TASK BRIEF →
Would you restate the full listing word for word and omit its pictures?
** AVAILABLE RECORDS follows **
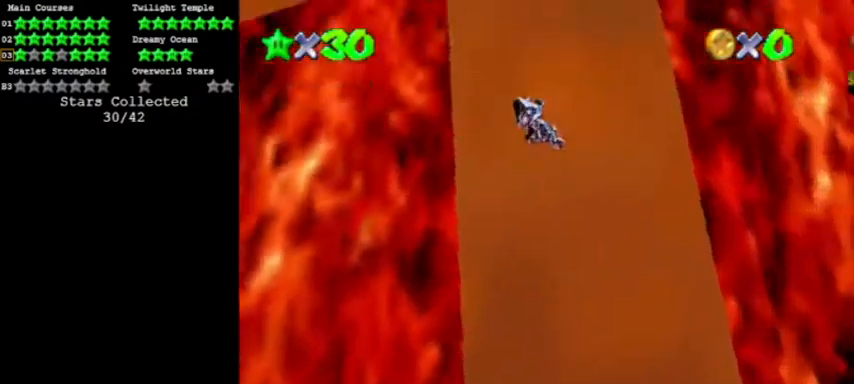
{"buttons": [], "left_stick": "up", "events": [[67, "C_LEFT", "down"], [100, "left_stick", "up"], [233, "C_LEFT", "up"]]}
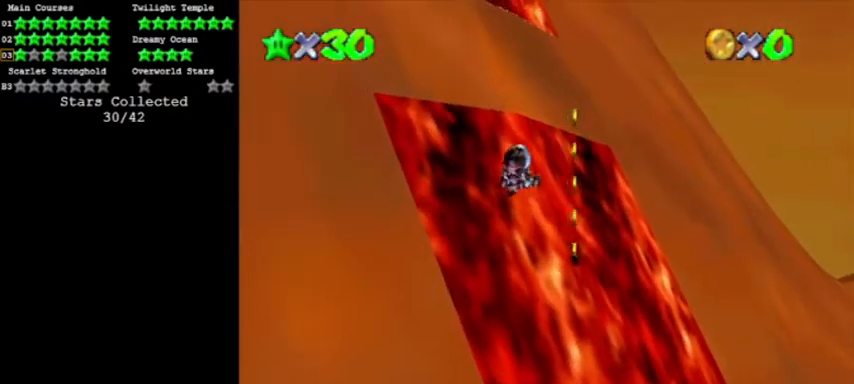
{"buttons": [], "left_stick": "down", "events": [[34, "left_stick", "center"], [167, "left_stick", "down"]]}
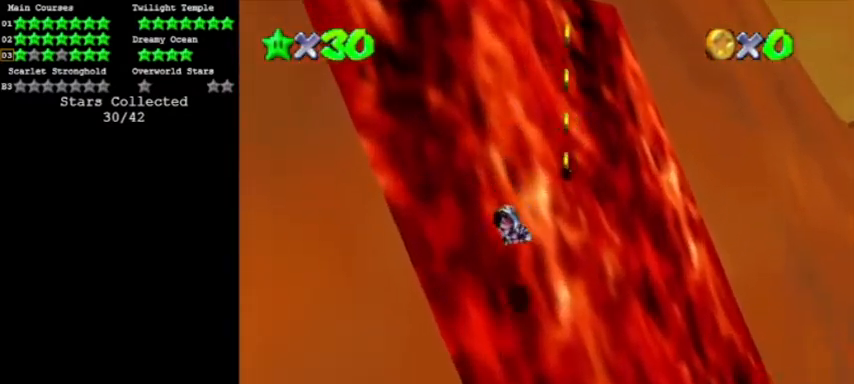
{"buttons": [], "left_stick": "center", "events": [[67, "left_stick", "center"], [167, "left_stick", "left"], [300, "left_stick", "center"], [367, "C_RIGHT", "down"], [500, "C_RIGHT", "up"]]}
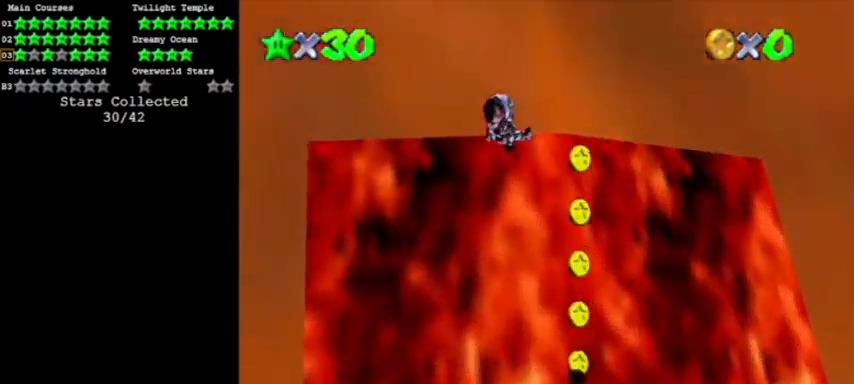
{"buttons": [], "left_stick": "up-left", "events": [[301, "C_LEFT", "down"], [434, "C_LEFT", "up"], [501, "left_stick", "up-left"]]}
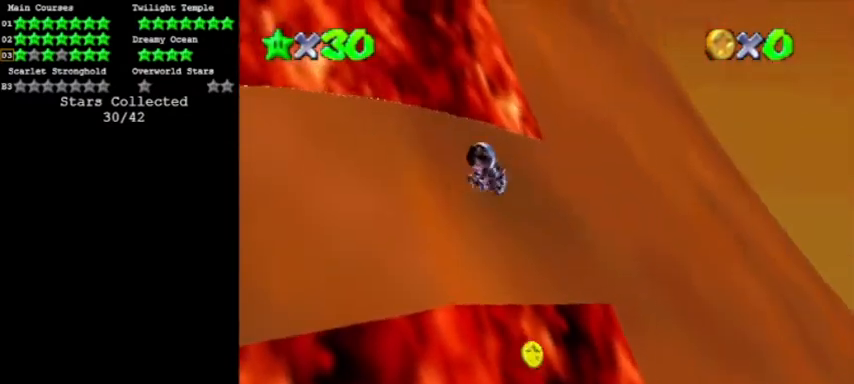
{"buttons": [], "left_stick": "up-left", "events": [[167, "left_stick", "center"], [367, "left_stick", "up-left"]]}
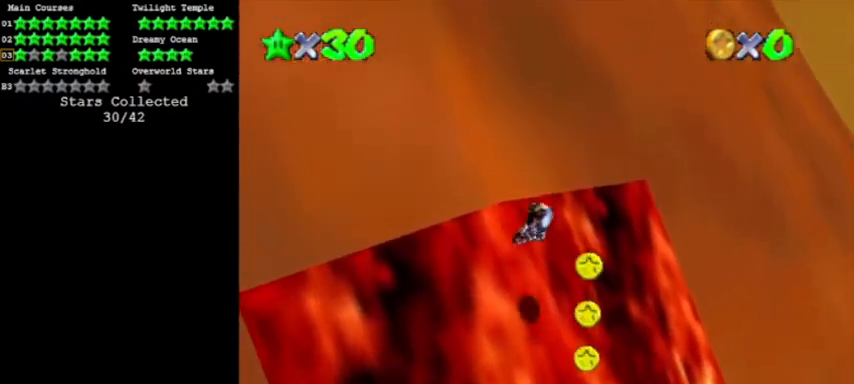
{"buttons": [], "left_stick": "center", "events": [[334, "left_stick", "center"]]}
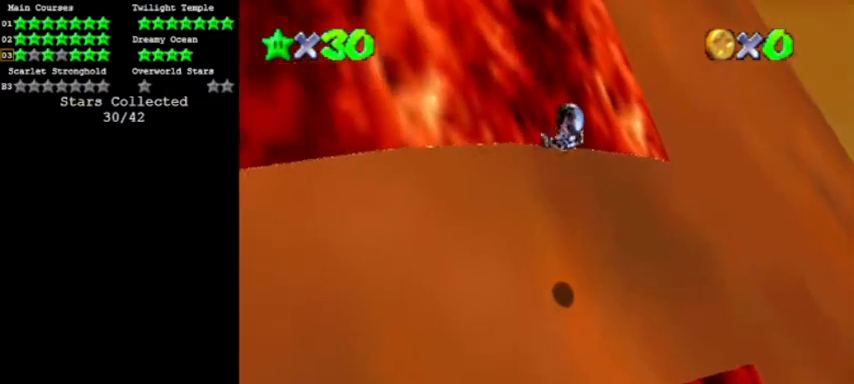
{"buttons": [], "left_stick": "center", "events": [[300, "left_stick", "down-right"], [467, "left_stick", "center"]]}
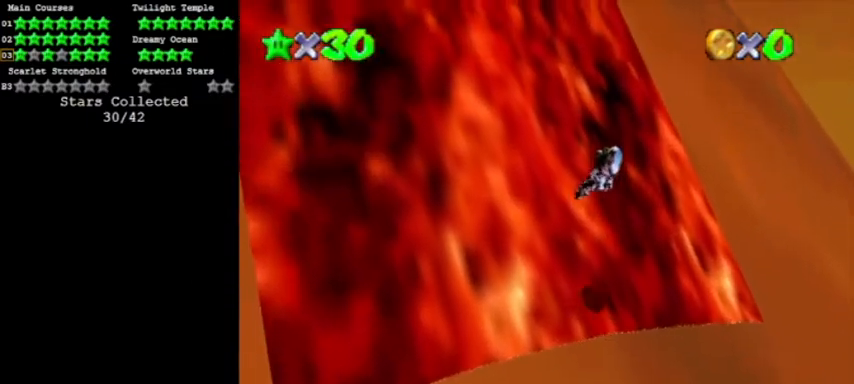
{"buttons": [], "left_stick": "center"}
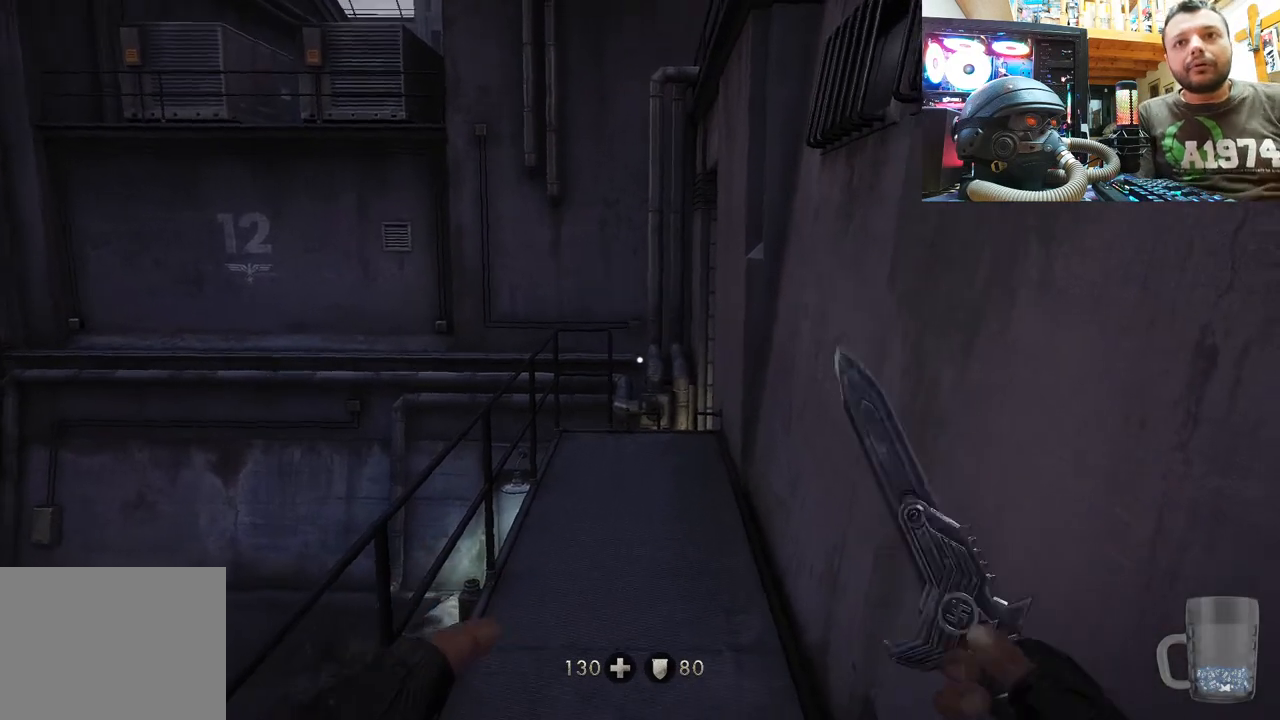
Gameplay with a controller (PlayStation layout); each line is a JSON object with the inputs held at the frame after it. "events" lists button and stick changes between this image and that frame as [ms after this image, input, new state], when the widget could be followed in between.
{"buttons": [], "left_stick": "center", "right_stick": "up-left", "events": [[50, "right_stick", "up-left"]]}
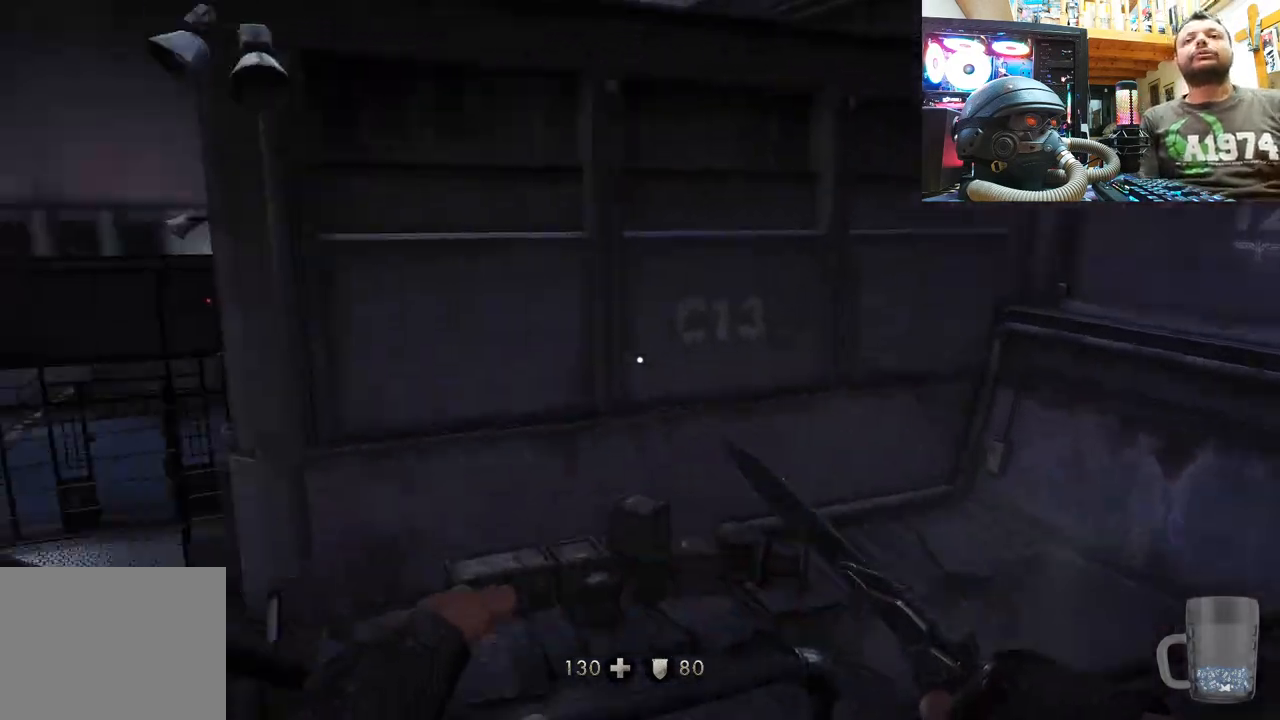
{"buttons": [], "left_stick": "center", "right_stick": "center", "events": [[133, "right_stick", "left"], [433, "right_stick", "center"]]}
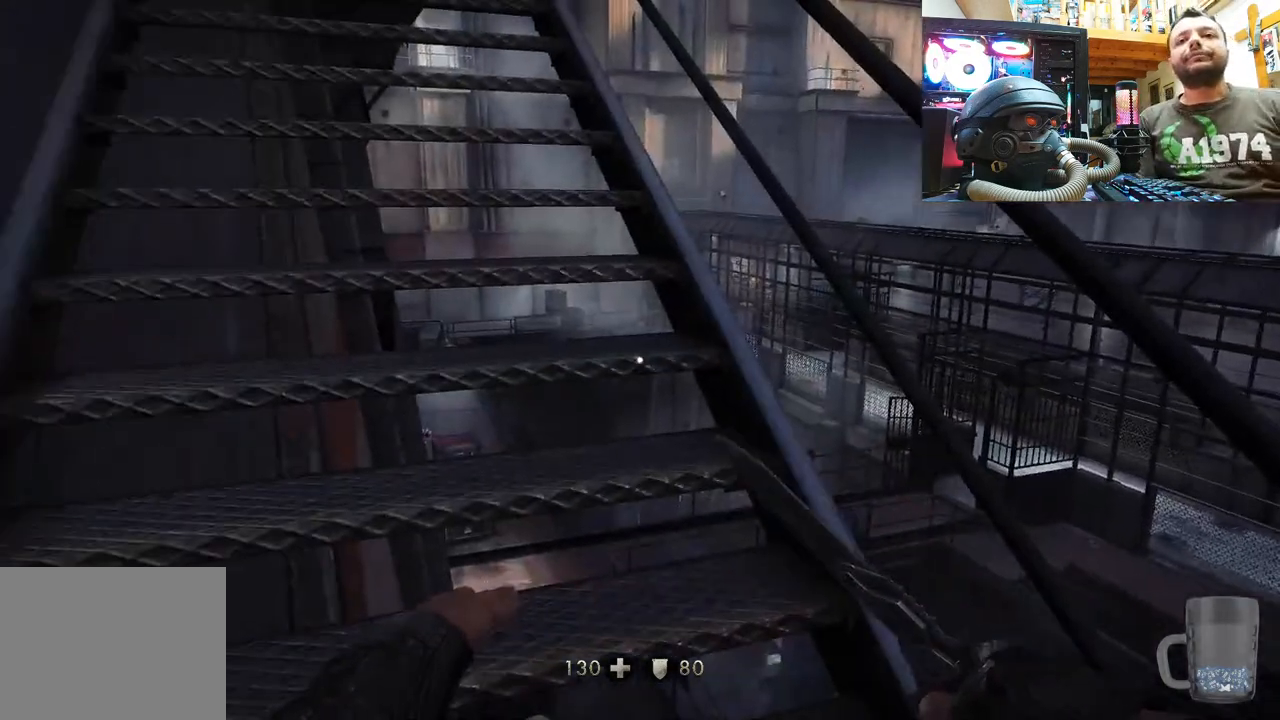
{"buttons": [], "left_stick": "center", "right_stick": "down-left", "events": [[217, "right_stick", "down-left"]]}
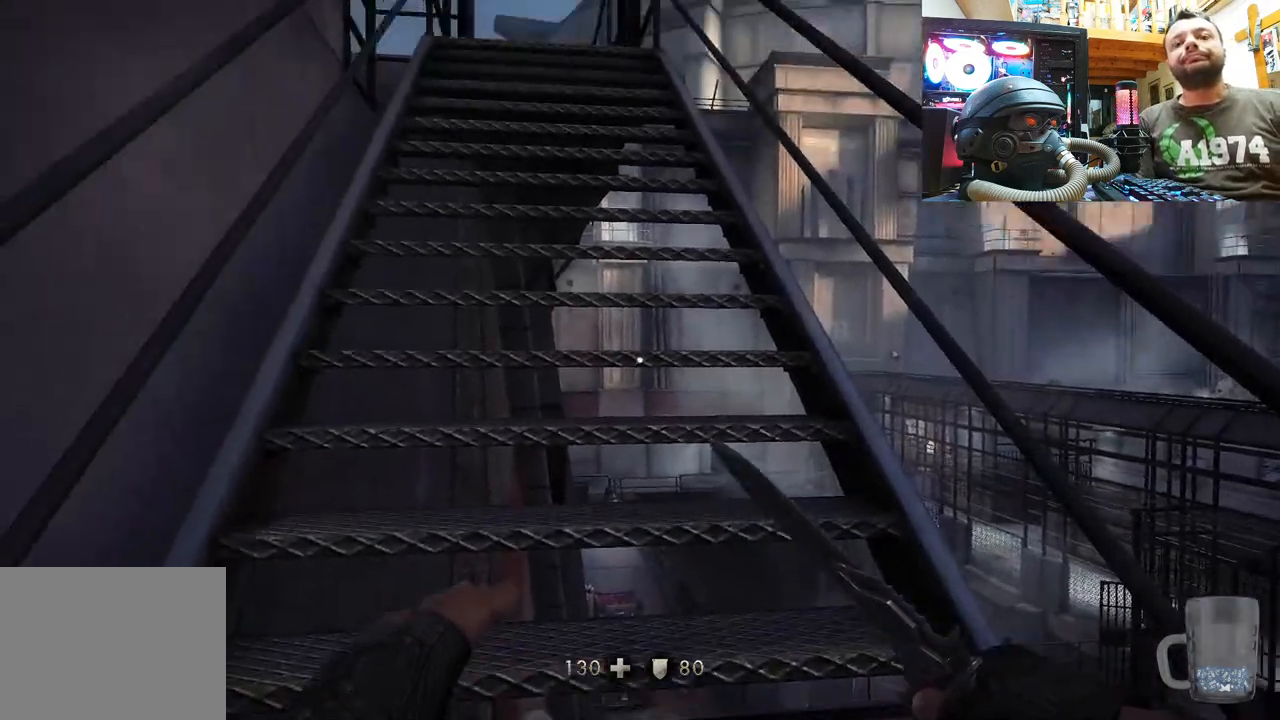
{"buttons": [], "left_stick": "center", "right_stick": "up", "events": [[100, "right_stick", "center"], [350, "right_stick", "up"]]}
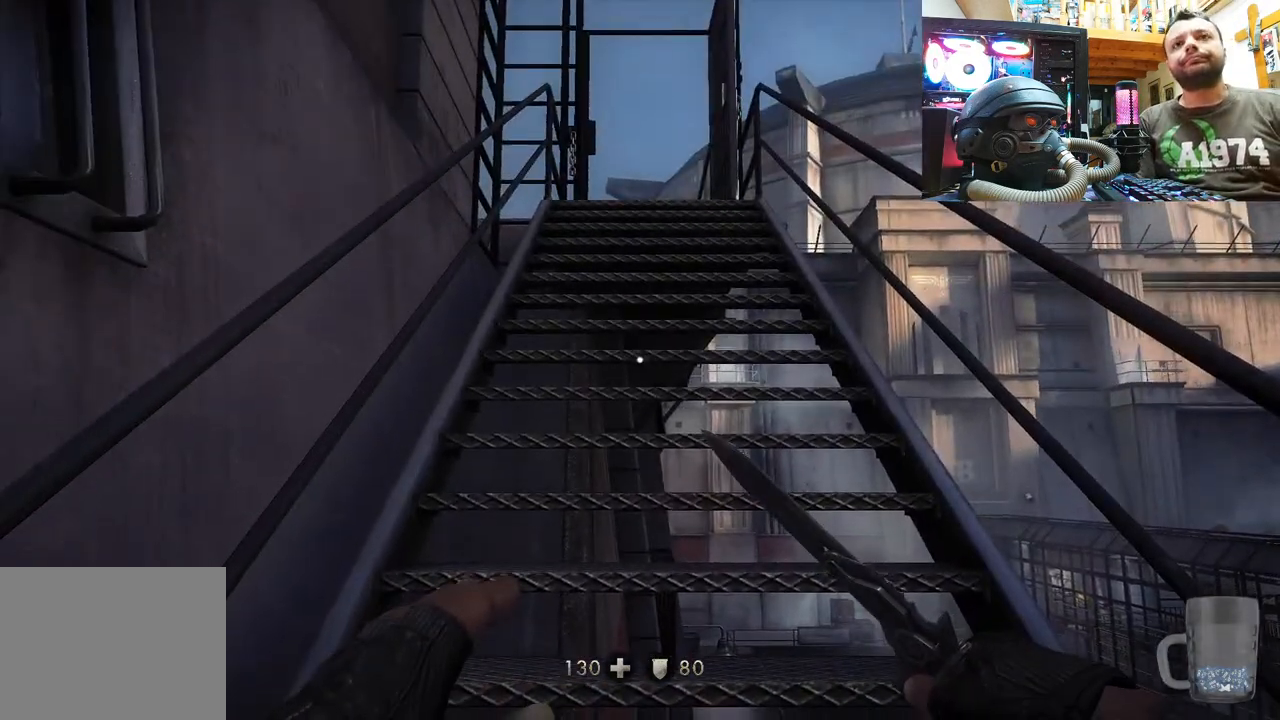
{"buttons": [], "left_stick": "center", "right_stick": "right", "events": [[333, "right_stick", "right"]]}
** End of AVAILABLE RECORDS **
FINISHED TASK →
{"buttons": [], "left_stick": "up", "events": [[67, "C_LEFT", "down"], [100, "left_stick", "up"], [233, "C_LEFT", "up"]]}
{"buttons": [], "left_stick": "down", "events": [[34, "left_stick", "center"], [167, "left_stick", "down"]]}
{"buttons": [], "left_stick": "center", "events": [[67, "left_stick", "center"], [167, "left_stick", "left"], [300, "left_stick", "center"], [367, "C_RIGHT", "down"], [500, "C_RIGHT", "up"]]}
{"buttons": [], "left_stick": "up-left", "events": [[301, "C_LEFT", "down"], [434, "C_LEFT", "up"], [501, "left_stick", "up-left"]]}
{"buttons": [], "left_stick": "up-left", "events": [[167, "left_stick", "center"], [367, "left_stick", "up-left"]]}
{"buttons": [], "left_stick": "center", "events": [[334, "left_stick", "center"]]}
{"buttons": [], "left_stick": "center", "events": [[300, "left_stick", "down-right"], [467, "left_stick", "center"]]}
{"buttons": [], "left_stick": "center"}
Gameplay with a controller (PlayStation layout); each line is a JSON object with the inputs held at the frame after it. "events" lists button and stick changes between this image and that frame as [ms after this image, input, new state], when the widget could be followed in between.
{"buttons": [], "left_stick": "center", "right_stick": "up-left", "events": [[50, "right_stick", "up-left"]]}
{"buttons": [], "left_stick": "center", "right_stick": "center", "events": [[133, "right_stick", "left"], [433, "right_stick", "center"]]}
{"buttons": [], "left_stick": "center", "right_stick": "down-left", "events": [[217, "right_stick", "down-left"]]}
{"buttons": [], "left_stick": "center", "right_stick": "up", "events": [[100, "right_stick", "center"], [350, "right_stick", "up"]]}
{"buttons": [], "left_stick": "center", "right_stick": "right", "events": [[333, "right_stick", "right"]]}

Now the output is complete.